> **DATA UNDER STUDY**
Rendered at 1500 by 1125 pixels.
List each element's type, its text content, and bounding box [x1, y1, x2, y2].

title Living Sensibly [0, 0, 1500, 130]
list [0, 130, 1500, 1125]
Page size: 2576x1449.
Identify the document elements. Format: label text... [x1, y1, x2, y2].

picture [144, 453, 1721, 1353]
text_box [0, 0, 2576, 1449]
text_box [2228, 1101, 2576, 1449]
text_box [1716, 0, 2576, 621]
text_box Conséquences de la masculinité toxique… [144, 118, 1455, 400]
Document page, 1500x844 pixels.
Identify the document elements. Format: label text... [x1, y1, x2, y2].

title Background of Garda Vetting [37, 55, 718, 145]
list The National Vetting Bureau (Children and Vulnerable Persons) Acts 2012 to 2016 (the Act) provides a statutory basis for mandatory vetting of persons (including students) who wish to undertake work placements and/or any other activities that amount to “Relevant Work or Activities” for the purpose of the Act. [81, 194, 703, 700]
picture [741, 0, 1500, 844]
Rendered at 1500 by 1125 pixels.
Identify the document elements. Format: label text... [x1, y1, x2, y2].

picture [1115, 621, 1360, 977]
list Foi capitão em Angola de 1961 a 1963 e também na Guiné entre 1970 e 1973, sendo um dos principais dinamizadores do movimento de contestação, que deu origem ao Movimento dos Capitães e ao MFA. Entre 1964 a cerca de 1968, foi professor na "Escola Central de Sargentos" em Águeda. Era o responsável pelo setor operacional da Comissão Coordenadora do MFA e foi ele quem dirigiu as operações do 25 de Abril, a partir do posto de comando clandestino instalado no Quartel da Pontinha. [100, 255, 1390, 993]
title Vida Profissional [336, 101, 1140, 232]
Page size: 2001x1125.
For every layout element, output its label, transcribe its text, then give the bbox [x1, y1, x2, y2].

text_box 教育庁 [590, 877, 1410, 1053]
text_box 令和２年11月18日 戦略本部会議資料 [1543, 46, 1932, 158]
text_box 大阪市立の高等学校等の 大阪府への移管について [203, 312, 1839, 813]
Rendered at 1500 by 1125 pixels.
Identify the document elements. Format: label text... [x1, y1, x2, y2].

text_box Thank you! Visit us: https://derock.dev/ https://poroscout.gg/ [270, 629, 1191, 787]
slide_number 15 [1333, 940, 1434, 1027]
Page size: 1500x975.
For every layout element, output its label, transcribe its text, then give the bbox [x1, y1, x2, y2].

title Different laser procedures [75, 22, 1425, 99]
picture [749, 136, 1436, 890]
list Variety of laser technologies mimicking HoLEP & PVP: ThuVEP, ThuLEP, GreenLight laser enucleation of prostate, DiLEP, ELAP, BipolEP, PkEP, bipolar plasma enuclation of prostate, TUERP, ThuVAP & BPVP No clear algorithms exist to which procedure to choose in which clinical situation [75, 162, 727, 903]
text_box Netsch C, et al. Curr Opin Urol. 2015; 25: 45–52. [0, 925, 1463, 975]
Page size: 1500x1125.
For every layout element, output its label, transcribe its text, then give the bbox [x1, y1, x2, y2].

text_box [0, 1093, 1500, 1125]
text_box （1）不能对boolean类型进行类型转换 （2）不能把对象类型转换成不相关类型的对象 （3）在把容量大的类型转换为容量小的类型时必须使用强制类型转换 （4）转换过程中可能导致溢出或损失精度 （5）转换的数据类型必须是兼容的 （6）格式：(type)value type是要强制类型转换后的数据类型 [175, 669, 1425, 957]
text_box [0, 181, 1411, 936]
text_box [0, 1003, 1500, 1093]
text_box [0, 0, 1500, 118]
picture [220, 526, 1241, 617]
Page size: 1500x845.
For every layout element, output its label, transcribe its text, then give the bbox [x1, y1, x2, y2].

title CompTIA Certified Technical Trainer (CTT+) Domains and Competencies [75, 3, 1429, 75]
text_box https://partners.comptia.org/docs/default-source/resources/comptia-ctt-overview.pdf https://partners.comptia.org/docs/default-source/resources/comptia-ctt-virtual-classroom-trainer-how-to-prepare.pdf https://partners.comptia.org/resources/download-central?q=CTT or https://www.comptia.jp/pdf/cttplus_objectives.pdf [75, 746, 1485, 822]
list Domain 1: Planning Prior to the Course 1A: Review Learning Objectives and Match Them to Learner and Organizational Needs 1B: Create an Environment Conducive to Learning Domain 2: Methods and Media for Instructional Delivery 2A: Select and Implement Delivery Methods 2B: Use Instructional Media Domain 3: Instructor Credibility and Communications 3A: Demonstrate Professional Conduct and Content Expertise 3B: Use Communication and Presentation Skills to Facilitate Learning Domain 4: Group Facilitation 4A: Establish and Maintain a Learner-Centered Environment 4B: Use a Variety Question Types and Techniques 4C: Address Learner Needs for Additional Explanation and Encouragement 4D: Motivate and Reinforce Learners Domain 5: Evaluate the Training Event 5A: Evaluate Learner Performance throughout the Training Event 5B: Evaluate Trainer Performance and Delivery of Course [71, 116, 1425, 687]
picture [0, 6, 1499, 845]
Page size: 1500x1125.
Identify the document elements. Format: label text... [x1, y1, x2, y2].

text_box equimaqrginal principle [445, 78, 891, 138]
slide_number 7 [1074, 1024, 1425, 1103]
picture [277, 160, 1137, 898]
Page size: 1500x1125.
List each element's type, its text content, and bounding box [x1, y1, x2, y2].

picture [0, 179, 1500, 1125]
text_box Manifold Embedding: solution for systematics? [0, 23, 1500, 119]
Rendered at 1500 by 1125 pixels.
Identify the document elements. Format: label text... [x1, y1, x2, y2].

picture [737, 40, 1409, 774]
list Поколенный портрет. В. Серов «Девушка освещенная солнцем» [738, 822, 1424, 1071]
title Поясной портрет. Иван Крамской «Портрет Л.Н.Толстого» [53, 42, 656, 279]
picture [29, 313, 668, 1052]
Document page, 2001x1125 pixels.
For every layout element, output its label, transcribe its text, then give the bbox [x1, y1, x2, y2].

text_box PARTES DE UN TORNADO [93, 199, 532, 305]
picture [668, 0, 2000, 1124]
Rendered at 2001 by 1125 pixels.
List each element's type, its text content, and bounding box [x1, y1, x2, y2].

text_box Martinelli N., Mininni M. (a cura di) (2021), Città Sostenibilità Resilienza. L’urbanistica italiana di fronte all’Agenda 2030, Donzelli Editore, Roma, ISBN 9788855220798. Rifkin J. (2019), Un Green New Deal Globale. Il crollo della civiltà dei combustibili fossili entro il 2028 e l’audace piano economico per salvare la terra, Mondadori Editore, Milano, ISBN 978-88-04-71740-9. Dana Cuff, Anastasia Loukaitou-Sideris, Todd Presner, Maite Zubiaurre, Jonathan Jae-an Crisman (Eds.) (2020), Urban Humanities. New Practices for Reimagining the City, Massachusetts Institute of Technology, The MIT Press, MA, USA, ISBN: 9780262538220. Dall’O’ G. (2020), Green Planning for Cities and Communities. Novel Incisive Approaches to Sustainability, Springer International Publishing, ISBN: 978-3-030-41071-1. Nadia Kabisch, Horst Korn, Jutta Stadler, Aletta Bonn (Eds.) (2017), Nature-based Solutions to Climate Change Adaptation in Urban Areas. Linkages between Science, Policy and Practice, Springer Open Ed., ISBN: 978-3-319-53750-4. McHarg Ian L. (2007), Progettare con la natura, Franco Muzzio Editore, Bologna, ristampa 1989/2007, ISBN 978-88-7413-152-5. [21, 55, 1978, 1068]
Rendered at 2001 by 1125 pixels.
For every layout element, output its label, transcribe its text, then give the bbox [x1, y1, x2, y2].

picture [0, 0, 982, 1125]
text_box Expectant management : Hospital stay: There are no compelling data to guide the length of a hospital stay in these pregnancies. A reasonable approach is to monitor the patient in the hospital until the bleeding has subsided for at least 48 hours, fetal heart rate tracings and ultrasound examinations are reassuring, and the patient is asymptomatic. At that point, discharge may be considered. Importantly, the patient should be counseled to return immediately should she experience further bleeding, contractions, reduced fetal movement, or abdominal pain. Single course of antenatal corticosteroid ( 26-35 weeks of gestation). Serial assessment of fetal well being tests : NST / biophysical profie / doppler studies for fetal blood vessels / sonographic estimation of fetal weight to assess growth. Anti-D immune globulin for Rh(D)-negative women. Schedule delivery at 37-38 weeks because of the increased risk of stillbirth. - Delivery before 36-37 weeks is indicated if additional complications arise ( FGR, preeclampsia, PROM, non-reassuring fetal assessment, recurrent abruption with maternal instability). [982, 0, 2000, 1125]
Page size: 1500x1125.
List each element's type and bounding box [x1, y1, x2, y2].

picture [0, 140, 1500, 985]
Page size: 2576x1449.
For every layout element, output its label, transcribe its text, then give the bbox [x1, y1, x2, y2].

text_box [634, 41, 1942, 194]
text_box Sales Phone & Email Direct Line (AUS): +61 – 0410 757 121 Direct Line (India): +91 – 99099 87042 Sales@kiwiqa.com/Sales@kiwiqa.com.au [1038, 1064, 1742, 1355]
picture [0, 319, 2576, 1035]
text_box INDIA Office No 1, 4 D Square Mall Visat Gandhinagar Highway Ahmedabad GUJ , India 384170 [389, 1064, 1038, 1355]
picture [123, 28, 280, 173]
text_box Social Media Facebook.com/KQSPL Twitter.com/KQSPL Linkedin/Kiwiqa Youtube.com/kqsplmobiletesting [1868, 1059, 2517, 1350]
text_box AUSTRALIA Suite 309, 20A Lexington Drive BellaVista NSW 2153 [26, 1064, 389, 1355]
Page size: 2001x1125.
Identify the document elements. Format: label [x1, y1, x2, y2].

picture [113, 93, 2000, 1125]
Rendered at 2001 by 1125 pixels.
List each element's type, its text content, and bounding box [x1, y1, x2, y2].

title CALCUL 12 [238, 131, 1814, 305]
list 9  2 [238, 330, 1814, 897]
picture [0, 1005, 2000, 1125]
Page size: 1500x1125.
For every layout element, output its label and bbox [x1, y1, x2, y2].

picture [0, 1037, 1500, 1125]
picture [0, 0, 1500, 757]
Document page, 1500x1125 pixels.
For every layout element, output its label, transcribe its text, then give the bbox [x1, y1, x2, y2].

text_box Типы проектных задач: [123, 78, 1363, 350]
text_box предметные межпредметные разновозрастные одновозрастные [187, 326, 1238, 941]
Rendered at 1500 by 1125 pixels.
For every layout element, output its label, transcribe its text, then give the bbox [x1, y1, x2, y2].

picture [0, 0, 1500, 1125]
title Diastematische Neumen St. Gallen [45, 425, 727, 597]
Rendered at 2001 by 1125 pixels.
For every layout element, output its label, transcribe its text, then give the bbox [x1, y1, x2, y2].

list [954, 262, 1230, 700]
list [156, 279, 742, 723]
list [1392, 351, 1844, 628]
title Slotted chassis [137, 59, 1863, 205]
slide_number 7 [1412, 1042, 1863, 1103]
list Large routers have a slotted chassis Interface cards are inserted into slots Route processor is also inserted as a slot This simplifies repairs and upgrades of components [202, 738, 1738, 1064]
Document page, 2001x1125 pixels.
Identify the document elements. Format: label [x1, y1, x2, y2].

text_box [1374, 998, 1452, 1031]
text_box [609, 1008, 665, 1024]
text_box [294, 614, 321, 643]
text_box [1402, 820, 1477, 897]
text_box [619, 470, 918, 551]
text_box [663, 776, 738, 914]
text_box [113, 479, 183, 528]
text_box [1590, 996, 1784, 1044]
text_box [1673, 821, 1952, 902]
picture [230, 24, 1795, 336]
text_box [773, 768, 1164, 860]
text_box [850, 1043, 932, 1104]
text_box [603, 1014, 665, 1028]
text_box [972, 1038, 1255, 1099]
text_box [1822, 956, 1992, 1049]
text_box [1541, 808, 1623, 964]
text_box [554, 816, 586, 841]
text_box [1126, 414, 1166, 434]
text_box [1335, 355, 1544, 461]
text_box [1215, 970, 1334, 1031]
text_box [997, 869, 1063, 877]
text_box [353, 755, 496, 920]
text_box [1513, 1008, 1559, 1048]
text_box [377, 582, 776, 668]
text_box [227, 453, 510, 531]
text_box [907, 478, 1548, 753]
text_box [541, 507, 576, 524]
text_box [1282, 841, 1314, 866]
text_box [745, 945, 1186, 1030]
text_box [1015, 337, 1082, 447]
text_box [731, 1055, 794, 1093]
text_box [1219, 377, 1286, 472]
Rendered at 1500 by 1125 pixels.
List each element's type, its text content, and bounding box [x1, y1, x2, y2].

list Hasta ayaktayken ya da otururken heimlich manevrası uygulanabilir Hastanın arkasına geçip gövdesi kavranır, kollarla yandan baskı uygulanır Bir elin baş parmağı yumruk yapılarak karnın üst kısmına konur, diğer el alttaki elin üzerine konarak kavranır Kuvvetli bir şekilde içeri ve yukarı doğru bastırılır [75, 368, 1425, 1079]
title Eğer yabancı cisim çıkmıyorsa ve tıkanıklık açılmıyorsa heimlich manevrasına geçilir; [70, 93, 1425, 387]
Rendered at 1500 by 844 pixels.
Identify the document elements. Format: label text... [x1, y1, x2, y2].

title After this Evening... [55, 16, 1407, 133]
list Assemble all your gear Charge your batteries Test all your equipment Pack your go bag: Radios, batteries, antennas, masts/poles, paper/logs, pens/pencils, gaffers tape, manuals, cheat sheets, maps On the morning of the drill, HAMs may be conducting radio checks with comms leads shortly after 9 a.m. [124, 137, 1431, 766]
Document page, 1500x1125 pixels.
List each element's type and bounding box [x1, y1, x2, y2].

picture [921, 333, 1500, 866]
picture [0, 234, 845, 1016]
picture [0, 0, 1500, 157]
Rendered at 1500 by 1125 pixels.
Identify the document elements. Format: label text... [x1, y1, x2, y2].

> **DIRECTIONS**
Please reproduce, exactly as written, the lines of the records from the first line through the one containing "Document page, 1500x844 pixels.".

> **ANSWER FOR THE TASK**
Rendered at 1500 by 1125 pixels.
List each element's type, its text content, and bounding box [x1, y1, x2, y2].

title Living Sensibly [0, 0, 1500, 130]
list [0, 130, 1500, 1125]
Page size: 2576x1449.
Identify the document elements. Format: label text... [x1, y1, x2, y2].

picture [144, 453, 1721, 1353]
text_box [0, 0, 2576, 1449]
text_box [2228, 1101, 2576, 1449]
text_box [1716, 0, 2576, 621]
text_box Conséquences de la masculinité toxique… [144, 118, 1455, 400]
Document page, 1500x844 pixels.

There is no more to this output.